Question

An alternating current I = 14sin(100 πt) A passes through a series combination of a resistor of 30 Ω and an inductor of \(\left(\frac{2}{5 \pi}\right)\)H. Taking \(\sqrt{2} = 1.4\), calculate the

(i) rms value of the voltage drops across the resistor and the inductor

(ii) power factor of the circuit.

Answer 1

Given \(I = 14 sin (100 \pi t)A\)

\(R = 30 \ \Omega\)

\(L = \left(\frac{2}{5 \pi}\right) H\)

Thus angular frequency, \(\omega = 100 \pi\)
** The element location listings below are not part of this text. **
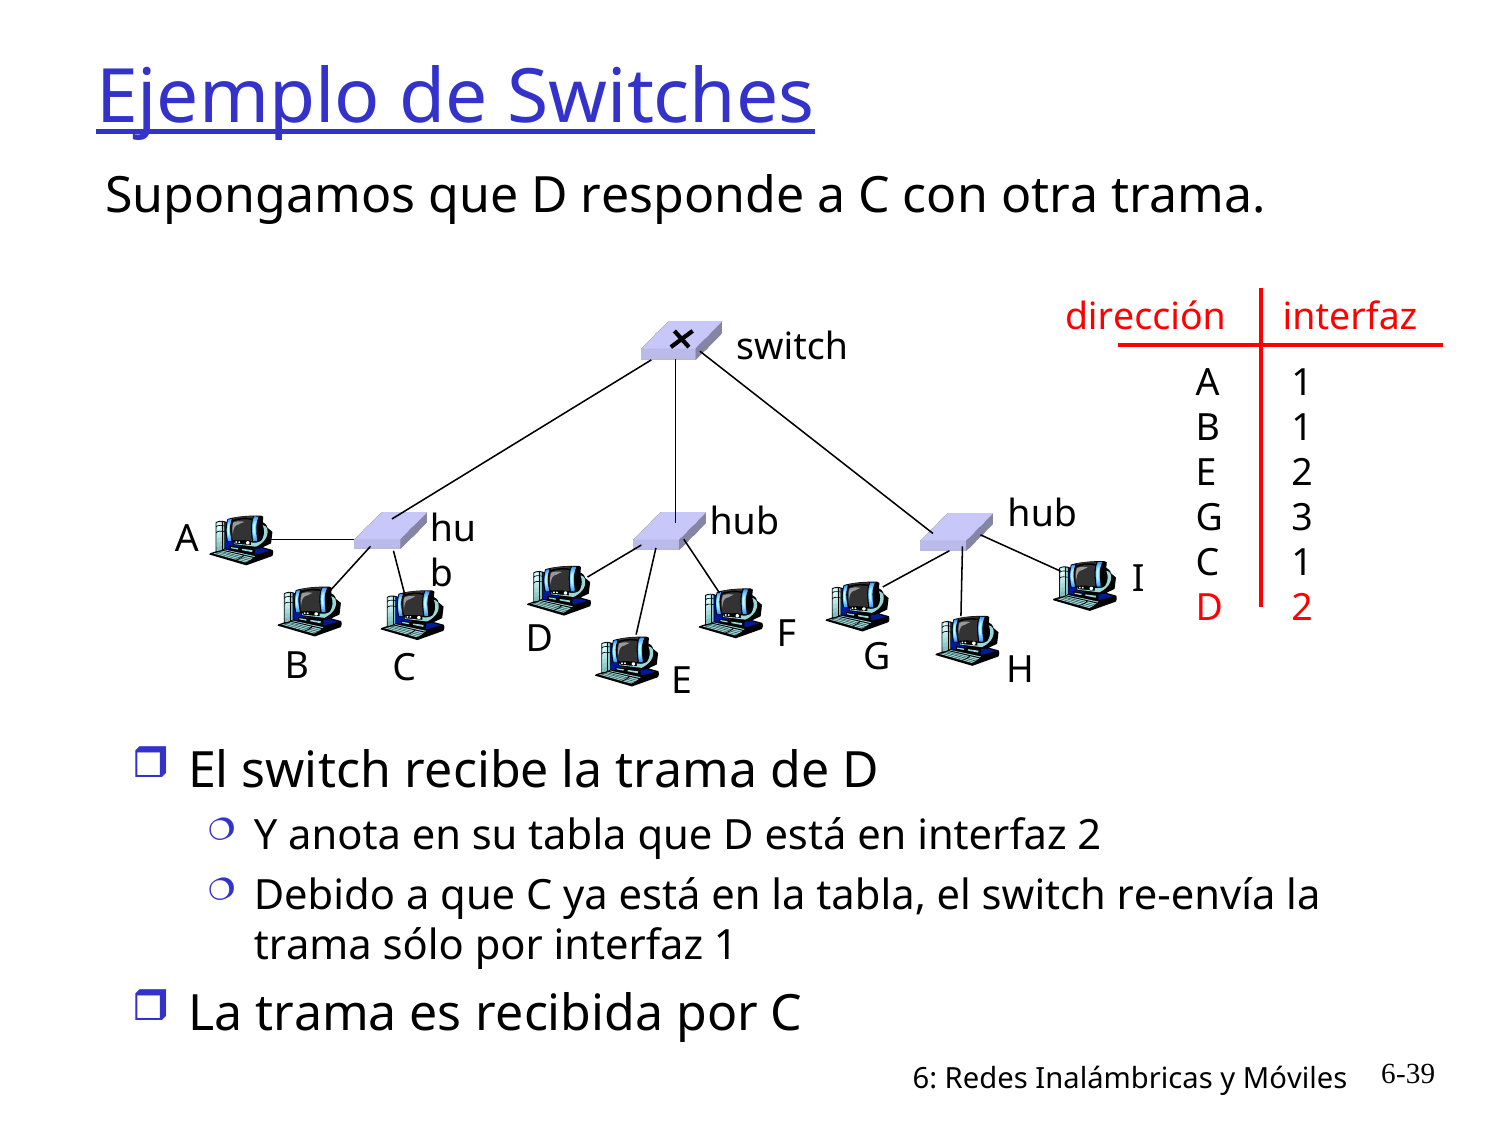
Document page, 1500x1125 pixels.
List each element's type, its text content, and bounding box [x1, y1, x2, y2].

picture [1052, 560, 1118, 611]
picture [380, 589, 446, 641]
picture [527, 565, 592, 616]
text_box hub [415, 496, 511, 603]
text_box El switch recibe la trama de D Y anota en su tabla que D está en interfaz 2 Debido a que C ya está en la tabla, el switch re-envía la trama sólo por interfaz 1 La trama es recibida por C [117, 729, 1393, 1032]
text_box [354, 512, 415, 549]
text_box C [377, 635, 432, 696]
text_box A [160, 506, 214, 567]
text_box F [761, 601, 812, 662]
picture [698, 588, 764, 639]
text_box E [656, 648, 707, 709]
text_box [633, 512, 694, 550]
text_box [920, 513, 992, 551]
text_box B [269, 633, 325, 694]
text_box [641, 321, 721, 360]
list Supongamos que D responde a C con otra trama. [90, 151, 1366, 915]
picture [277, 586, 343, 637]
title Ejemplo de Switches [81, 0, 1357, 188]
text_box hub [992, 481, 1092, 542]
picture [214, 515, 275, 566]
picture [935, 615, 1001, 666]
text_box A B E G C D [1180, 350, 1239, 636]
text_box switch [721, 314, 864, 375]
picture [825, 581, 891, 632]
text_box 1 1 2 3 1 2 [1276, 349, 1328, 636]
text_box G [848, 624, 906, 686]
text_box hub [694, 489, 794, 551]
text_box interfaz [1268, 284, 1433, 346]
text_box H [991, 637, 1049, 698]
picture [595, 636, 660, 687]
text_box I [1117, 546, 1160, 608]
text_box dirección [1050, 284, 1242, 346]
text_box D [510, 605, 569, 667]
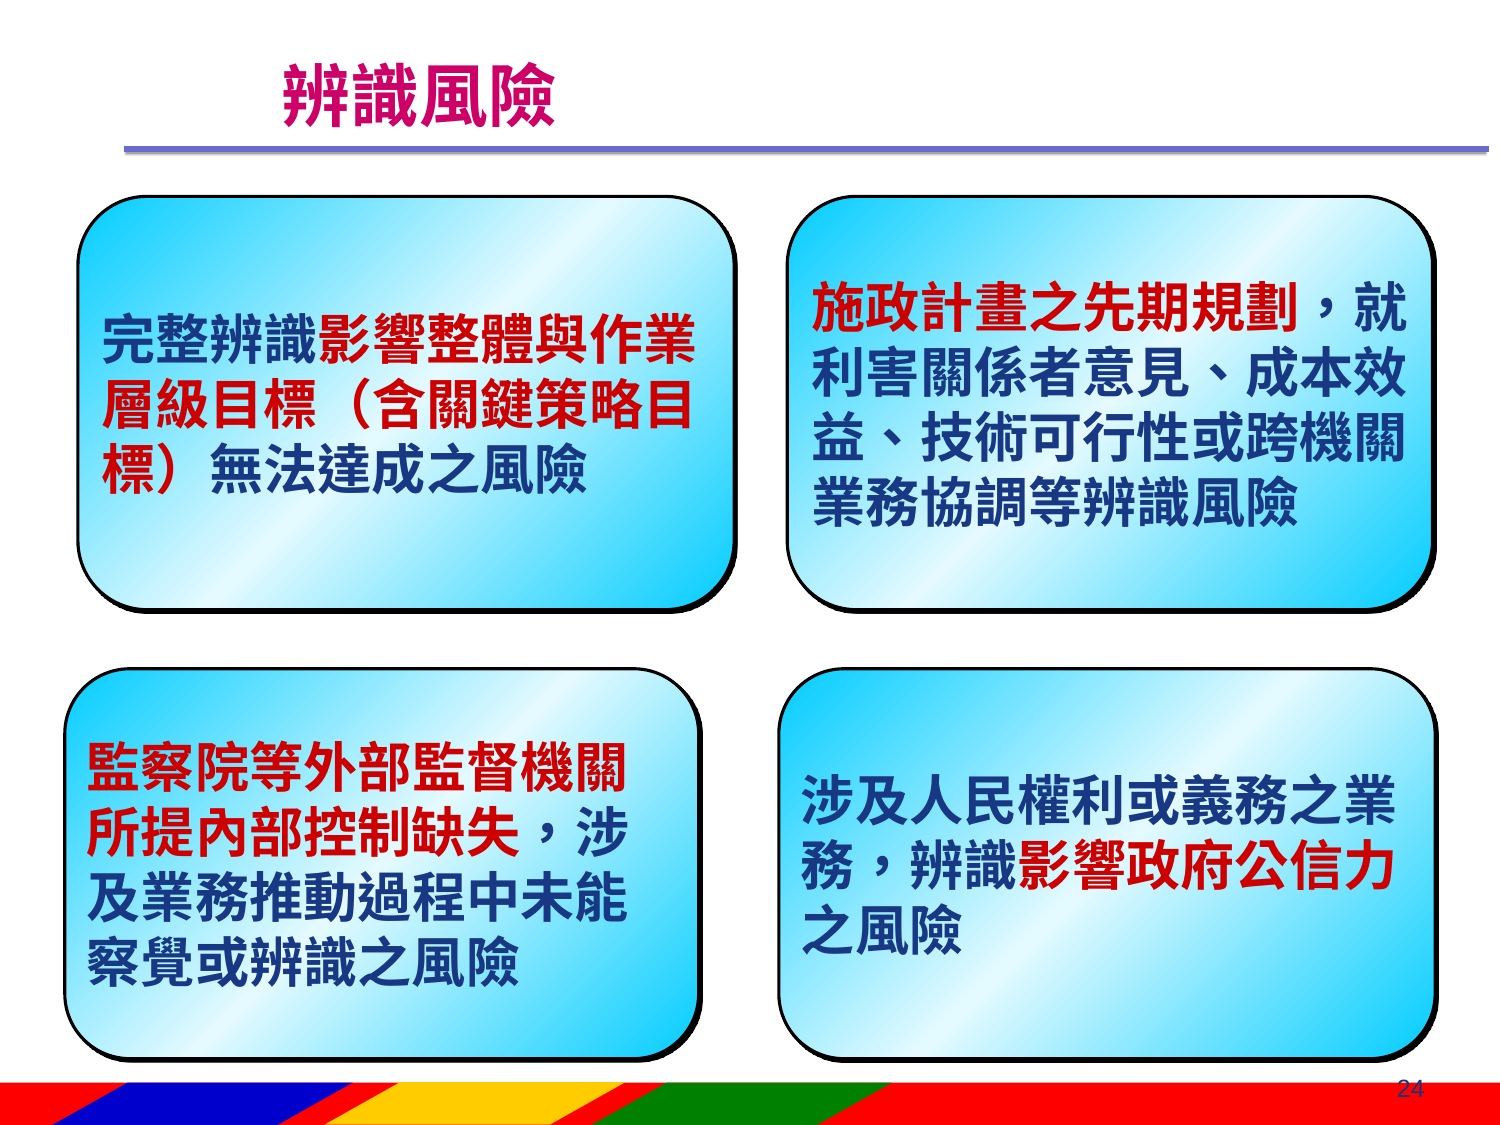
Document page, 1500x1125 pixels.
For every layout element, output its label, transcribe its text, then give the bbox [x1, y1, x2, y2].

text_box 施政計畫之先期規劃，就利害關係者意見、成本效益、技術可行性或跨機關業務協調等辨識風險 [787, 196, 1433, 610]
text_box 完整辨識影響整體與作業層級目標（含關鍵策略目標）無法達成之風險 [77, 196, 735, 610]
text_box <編號> [1299, 1042, 1426, 1103]
text_box 辨識風險 [267, 0, 939, 187]
text_box 監察院等外部監督機關所提內部控制缺失，涉及業務推動過程中未能察覺或辨識之風險 [64, 668, 699, 1059]
text_box 涉及人民權利或義務之業務，辨識影響政府公信力之風險 [778, 668, 1436, 1059]
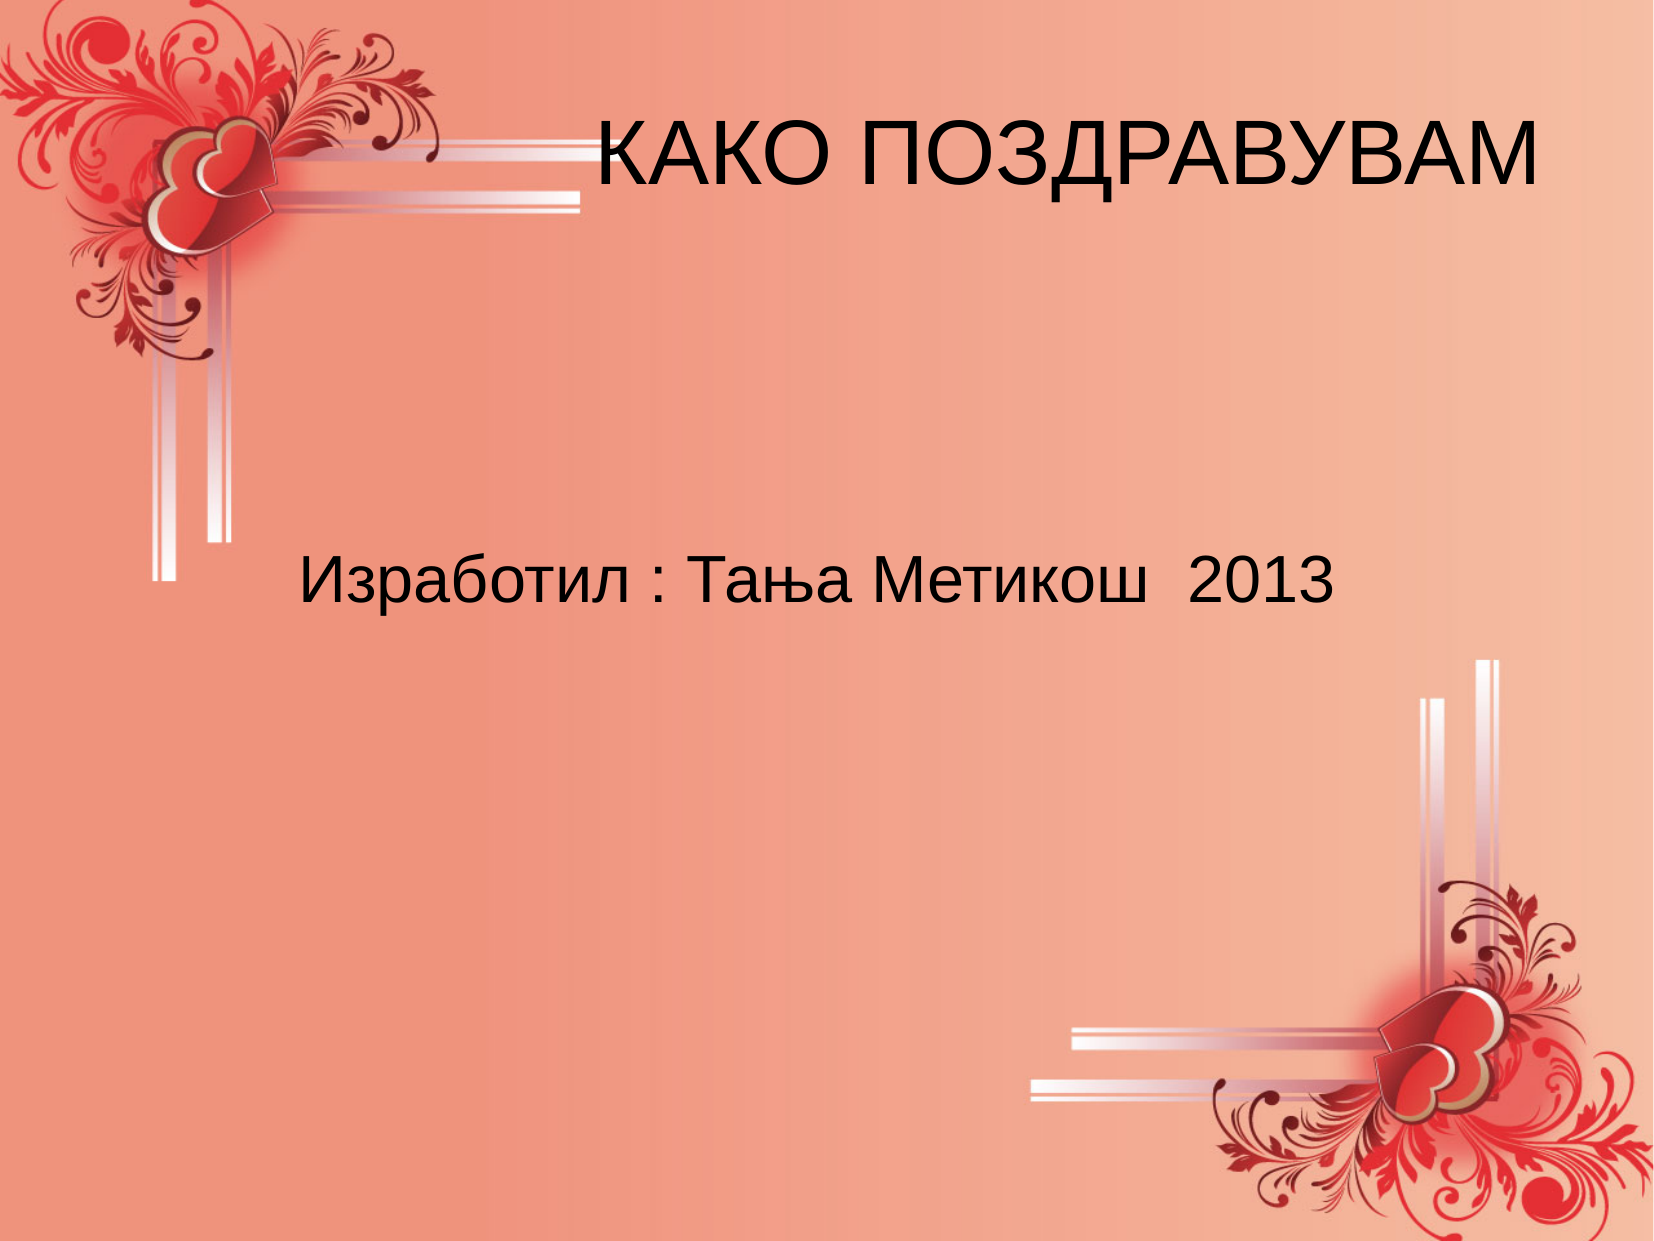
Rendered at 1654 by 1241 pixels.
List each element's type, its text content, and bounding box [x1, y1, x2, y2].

picture [0, 0, 1654, 1241]
subtitle Изработил : Тања Метикош 2013 [82, 56, 1571, 1102]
(i) rms value of voltage drop across resistor = V_R

_{\(\Rightarrow V_R = I_ {rms}R = \left(\frac{14}{\sqrt2}\right) (30) = \frac{14}{1.4} \times 30 = 300 \ V\)}

rms value of voltage drop across inductor = V_L

_{\(\Rightarrow V_L = I _{rms} X_L = \frac{14}{\sqrt2}\times \omega L = 10 \times 100 \pi \times \frac{2}{5 \pi}\)}

= 400 V

(ii) 
\(\text{Power factor } = cos\phi = \frac{R}{\sqrt{R^2+ X_{L}^{2}}} \)

\(= \frac{30}{\sqrt{30^2+ \left(100 \pi \times \frac{2}{5 \pi}\right)^2}} = \frac{30}{\sqrt{30^2+ 40^2}} = \frac{3}5\)

\(\text{Thus power factor } = \frac{3}{5}\)